Curiosamente depois de alguns anos Lidia Lisbôa me apresentou uma série de “crochês”, construídos com tiras e restos de pano, criando planos multicoloridos, onde a interferência de objetos e miçangas fazia contraponto gerando uma massa harmônica e lírica, onde a lembrança da liturgia do candomblé, fica retidamente sugerida.
Estes “crochês” acabaram se mostrando peças construídas linearmente, assim como suas cerâmicas. Estas novas peças, portanto mantém o processo mental de aproximação com a realidade através de uma somatória de gestos, para construção de um todo.
Penso que Lidia Lisboa é uma artista que utiliza suas origens, seu feminismo e sua sensualidade para criar obras que nos seduzem, mas que nos impelem a pensar de forma construtiva um universo de formas inusitadas, mas que apesar das provocações nos confrontam e nos obriga a reler de forma brasileira e essencialmente feminina.

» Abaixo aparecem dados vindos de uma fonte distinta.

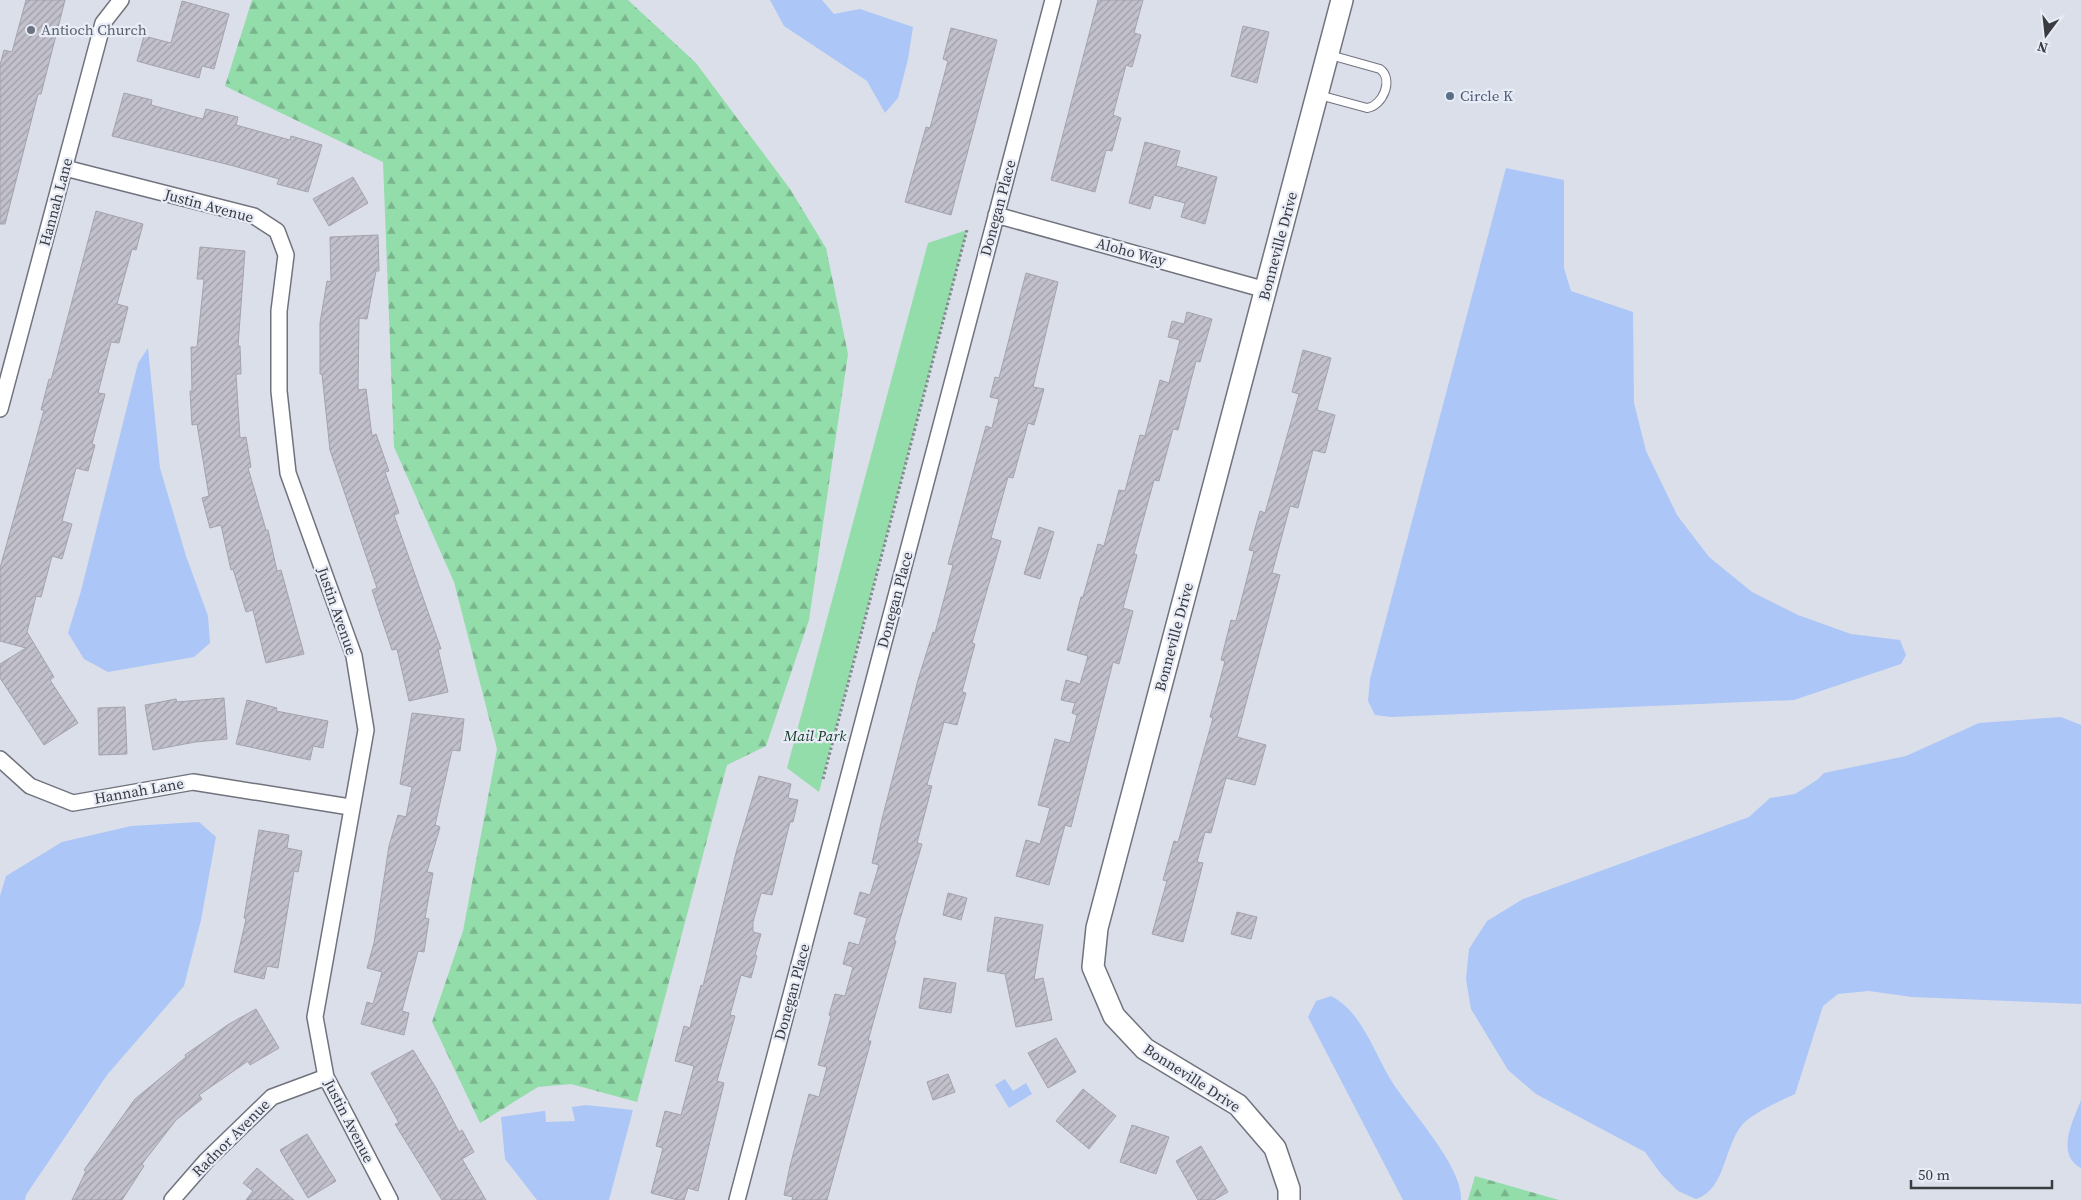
<svg xmlns="http://www.w3.org/2000/svg" width="2081" height="1200" viewBox="0 0 2081 1200" font-family="'Source Serif 4',serif">
  <defs>
    <pattern id="forest-firs" width="22" height="20" patternUnits="userSpaceOnUse" patternTransform="scale(1.25)"><rect width="22" height="20" fill="#93ddaa"/><path d="M5 1l3.5 6h-7zM16 11l3.5 6h-7z" fill="#79b48c"/></pattern>
    <pattern id="building-hatch" width="6" height="6" patternUnits="userSpaceOnUse" patternTransform="scale(1.25)"><rect width="6" height="6" fill="#c2c0cb"/><path d="M-1 1l2-2M0 6l6-6M5 7l2-2" fill="none" stroke="#9f9da6"/></pattern>
  </defs>
  <rect width="100%" height="100%" fill="#dbdfea"/>
  <path fill="url(#forest-firs)" d="M252,0H628L696,63L790,189L826,248L848,354L809,620L766,746L727,765L637,1102L571,1084L538,1087L480,1123L432,1022L463,931L497,749L454,582L394,447L383,162L225,86Z
    M1475,1176L1559,1200H1468Z"/>
  <path fill="#93ddaa" d="M967,230L819,792L787,768L928,243Z"/>
  <path fill="#acc6f7" d="M770,0H822L834,14L860,9L913,27L908,59L898,98L885,113L867,81L784,26Z
    M1506,168L1564,180V268L1571,291L1633,312L1634,403L1646,451L1677,515L1709,557L1752,592L1798,615L1851,634L1900,640L1906,655L1901,664L1794,700L1391,717L1375,715L1368,701L1370,679Z
    M148,348L160,468L186,556L208,616L210,643L194,657L108,672L84,659L68,633L81,591L138,363Z
    M2061,717L2081,725V1004L1912,997L1869,991L1838,994L1823,1006L1795,1094C1780,1101 1761,1109 1747,1120C1723,1140 1728,1189 1696,1199L1678,1191L1661,1174L1645,1152L1536,1094L1508,1070L1471,1009L1466,979L1469,949L1487,921L1523,899L1749,817L1770,798L1795,794L1817,780L1824,773L1906,756L1979,723Z
    M199,822L216,837L201,920L184,986L107,1075L26,1195L25,1200H0V896L6,876L62,842L131,826Z
    M1331,996C1363,1012 1375,1056 1394,1085C1412,1112 1464,1169 1461,1200H1403L1308,1017L1316,1001Z
    M1005,1079L1013,1091L1026,1083L1032,1094L1009,1108L995,1085Z
    M2081,1100V1168C2055,1154 2073,1121 2081,1100Z
    M586,1105L633,1110L609,1200H537L505,1159L501,1117Z"/>
  <path fill="#dbdfea" d="M571,1104L575,1121L546,1122L545,1108Z"/>
  <path fill="url(#building-hatch)" stroke="#a4a3ad" d="M26,0H65L41,94H38L5,224H0V65L4,50L12,52Z
    M1098,0H1143L1134,33L1141,35L1132,67L1126,65L1113,115L1121,118L1112,151L1106,150L1095,192L1051,180Z
    M182,1L229,14L214,69L202,66L199,78L137,61L144,36L171,43Z
    M1243,26L1269,32L1257,83L1231,76Z
    M951,28L997,40L951,215L905,202L926,127L930,128L948,61L943,59Z
    M124,93L152,100L151,105L203,119L206,109L238,117L236,125L290,140L291,136L322,145L308,192L277,184L279,179L234,166L112,136Z
    M1145,142L1180,151L1176,166L1217,177L1205,224L1181,217L1185,203L1154,195L1150,209L1129,203Z
    M353,177L368,203L329,226L313,199Z
    M96,211L143,224L136,250L132,249L117,304L128,307L119,343L111,342L98,393L105,394L92,444L95,445L88,471L76,468L62,521L72,524L62,559L52,556L41,597L36,596L27,632L54,677L50,680L78,723L44,745L0,678V664L26,648L0,641V568L44,410H41L49,379L51,380Z
    M378,235L379,271H376L367,319L359,318L358,390L366,389L372,436L376,434L389,471L385,472L399,513L394,515L441,649H438L448,692L409,701L397,649L392,650L372,590L377,588L330,450L322,374H320V323L327,281L331,282L330,237Z
    M200,247L245,251L238,346H240L241,374H236L240,438L246,437L251,467L248,468L266,530H268L277,571L281,570L304,654L266,663L253,610L246,612L233,569L231,570L221,525L210,528L202,498L209,496L197,424L192,425L190,391H192L191,347H197L204,279H197Z
    M1026,273L1058,282L1033,387L1044,389L1034,425L1028,423L1013,478L1008,477L991,538L1001,541L972,643L975,644L962,692L966,693L957,725L944,722L927,785L932,786L917,843L922,844L894,940L896,941L868,1041H871L827,1200H792L793,1197L784,1195L790,1166L809,1094L819,1097L827,1067L818,1065L831,1016L829,1015L835,994L845,996L853,967L843,964L849,942L859,945L867,918L854,914L860,892L870,895L879,865L872,863L882,819L918,680L933,632L935,633L953,565L948,564L986,426L992,428L999,399L990,397L995,377L999,378Z
    M1187,312L1212,319L1200,362L1196,361L1178,430L1173,429L1159,481L1154,480L1134,554L1137,555L1123,608L1133,611L1119,664L1113,662L1071,827L1065,825L1049,885L1016,876L1026,840L1040,844L1050,808L1038,805L1055,739L1070,743L1077,715L1072,713L1075,703L1061,700L1066,680L1080,684L1088,656L1067,650L1081,597H1083L1098,544L1104,546L1119,490L1125,491L1140,435L1145,436L1160,380L1169,383L1180,340L1168,337L1172,321L1184,324Z
    M1303,350L1331,358L1317,410L1335,415L1325,453L1313,450L1298,508L1290,506L1272,573L1280,575L1237,737L1266,745L1255,785L1226,778L1211,833L1205,832L1197,862L1203,863L1183,942L1152,934L1167,881L1163,880L1174,841L1178,842L1213,718L1210,717L1225,661L1221,660L1231,620L1236,621L1254,551L1249,550L1260,511L1265,513L1299,394L1292,392Z
    M1039,527L1054,532L1040,579L1024,574Z
    M224,698L227,739L195,742L153,750L145,705L176,699L177,702Z
    M247,700L277,708L276,711L328,721L323,748L313,746L310,760L236,744Z
    M125,707L127,754L99,755L98,708Z
    M412,713L464,719L460,751L452,750L435,825L440,827L427,872L433,873L425,918L429,919L424,952L418,951L402,1011L409,1013L404,1035L361,1024L367,1002L373,1004L382,972L367,968L374,943L389,846L398,815L406,817L412,787L400,784Z
    M759,776L791,784L788,798L798,800L793,822H790L772,895L761,893L753,922V932L761,934L755,955L757,956L751,978L741,975L730,1015L735,1016L717,1081L724,1083L698,1191L688,1188L684,1200H678L651,1193L663,1148L656,1146L665,1111L681,1115L694,1066L675,1061L684,1026L690,1028L701,985L703,986L736,853Z
    M259,830L289,835L287,848L302,851L298,872L294,871L278,968L267,966L264,979L234,972L246,919L244,918Z
    M948,893L967,898L961,920L943,915Z
    M1237,912L1257,917L1251,939L1231,934Z
    M995,917L1043,925L1034,980L1043,978L1052,1020L1016,1027L1005,974L987,971Z
    M924,978L956,983L951,1013L919,1008Z
    M256,1009L279,1048L250,1065L248,1061L199,1095L202,1099L176,1120L142,1164L144,1166L122,1200H72L86,1171L84,1170L135,1099L186,1057L185,1055L229,1024Z
    M1056,1038L1076,1072L1048,1088L1028,1053Z
    M413,1050L436,1088L459,1132L462,1130L474,1152L462,1159L486,1200H442L395,1124L399,1123L371,1073Z
    M948,1074L955,1092L933,1100L927,1082Z
    M1083,1089L1116,1116L1089,1149L1056,1121Z
    M1132,1125L1169,1137L1156,1174L1120,1162Z
    M307,1134L336,1181L308,1198L280,1150Z
    M1201,1146L1228,1192L1214,1200H1198L1176,1161Z
    M257,1168L294,1200H246L253,1191L243,1183Z"/>
  <g fill="none" stroke-linecap="round" stroke-linejoin="round">
    <g stroke="#70737d" stroke-width="10">
      <path id="lane" d="M1319,95L1367,108C1383,106 1394,79 1380,69L1330,55"/>
    </g>
    <g stroke="#70737d" stroke-width="18">
      <path id="street" d="M65,168L254,216L277,231L286,255L279,311V391L288,473L354,656L366,730L315,1017L326,1077L390,1200
        M996,215L1266,290
        M0,409L103,23L121,0
        M0,759L30,786L73,803L193,782L350,807
        M172,1200L206,1161L272,1097L326,1077
        M737,1200L1053,0"/>
    </g>
    <g stroke="#70737d" stroke-width="24">
      <path id="secondary" d="M1289,1200V1189L1275,1148L1238,1105L1145,1049L1114,1016L1093,967L1097,928L1342,0"/>
    </g>
    <path stroke="#85888f" stroke-width="3" stroke-dasharray="2.5 2.5" stroke-linecap="butt" d="M823,779L967,230"/>
    <use href="#lane" stroke="#fff" stroke-width="8"/>
    <use href="#street" stroke="#fff" stroke-width="15"/>
    <use href="#secondary" stroke="#fff" stroke-width="21"/>
  </g>
  <circle fill="#6b7280" stroke="#e8ecf7" stroke-width="2" cx="31" cy="30" r="5"/>
  <circle fill="#5c6f8a" stroke="#e8ecf7" stroke-width="2" cx="1450" cy="96" r="5"/>
  <g text-anchor="middle" stroke-width="4.5" stroke-linejoin="round" paint-order="stroke">
    <g font-size="15" fill="#5b616d" stroke="#e8ecf7" text-anchor="start">
      <text x="41" y="35">Antioch Church</text>
    </g>
    <g font-size="15" fill="#4e5e75" stroke="#e8ecf7" text-anchor="start">
      <text x="1460" y="101">Circle K</text>
    </g>
    <g font-size="15" fill="#3a3c40" stroke="#e8ecf7">
      <text transform="translate(56 202) rotate(-75)" y="5">Hannah Lane</text>
      <text transform="translate(209 206) rotate(15)" y="5">Justin Avenue</text>
      <text transform="translate(998 208) rotate(-75)" y="5">Donegan Place</text>
      <text transform="translate(1278 246) rotate(-75)" y="5">Bonneville Drive</text>
      <text transform="translate(1131 252) rotate(15)" y="5">Aloho Way</text>
      <text transform="translate(895 600) rotate(-75)" y="5">Donegan Place</text>
      <text transform="translate(337 611) rotate(71)" y="5">Justin Avenue</text>
      <text transform="translate(1174 637) rotate(-75)" y="5">Bonneville Drive</text>
      <text transform="translate(139 791) rotate(-10)" y="5">Hannah Lane</text>
      <text transform="translate(792 992) rotate(-75)" y="5">Donegan Place</text>
      <text transform="translate(1192 1078) rotate(33)" y="5">Bonneville Drive</text>
      <text transform="translate(349 1121) rotate(63)" y="5">Justin Avenue</text>
      <text transform="translate(231 1138) rotate(-45)" y="5">Radnor Avenue</text>
    </g>
    <g font-size="15" font-style="italic" fill="#123921" stroke="#e8ecf7">
      <text x="815" y="741">Mail Park</text>
    </g>
  </g>
  <g transform="translate(2046 35) rotate(195)" stroke="#e8ecf7" stroke-width="4" paint-order="stroke">
  <path d="M0-4L9 19L0 12L-9 19Z" fill="#3a3c40"/>
  <text y="-8" font-size="14" font-weight="bold" text-anchor="middle" fill="#3a3c40">N</text>
  </g>
  <path d="M1911 1180v8h141v-8" fill="none" stroke="#3a3c40" stroke-width="2.5"/>
  <text x="1918" y="1180" font-size="15" fill="#3a3c40" stroke="#e8ecf7" stroke-width="4" paint-order="stroke">50 m</text>
</svg>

Gilberto Salvador, Pintor e Escultor – 2011
Nascida em 1970 em Guaíra, no Paraná, Lídia Lisbôa tem elaborado no seu trabalho de múltiplas facetas a sua experiência de mulher, mulher negra atenta à própria história e à história de outras mulheres, suas iguais. Nas tramas que a artista cria estão entretecidas várias narrativas que de maneira imanente, apresentam uma idéia de corpo poético que é também político, sensual e martirizado. São artefatos realizados em tecidos de origens diversas que, na sua confecção, acabam por configurar uma espécie de moto perpétuo , cujo motor é a própria artista que reelabora e ressignifica esses materiais em proporções que parecem encubar a seguinte numa linha contínua que imaginamos, contida somente, talvez, pela extinção da própria artista. É interessante considerar o quanto daqueles fazeres manuais apreendidos na infância , na observação do cotidiano proletário, humilde e doméstico (nem sempre paziguado, pacífico ou idílico) estão presentes no trabalho dessa e de outras artistas afro-brasileiras, que realizam em chave sensível operações de grande espessura poética, e que denunciam, por exemplo as violências que contra elas historicamente é perpetrada.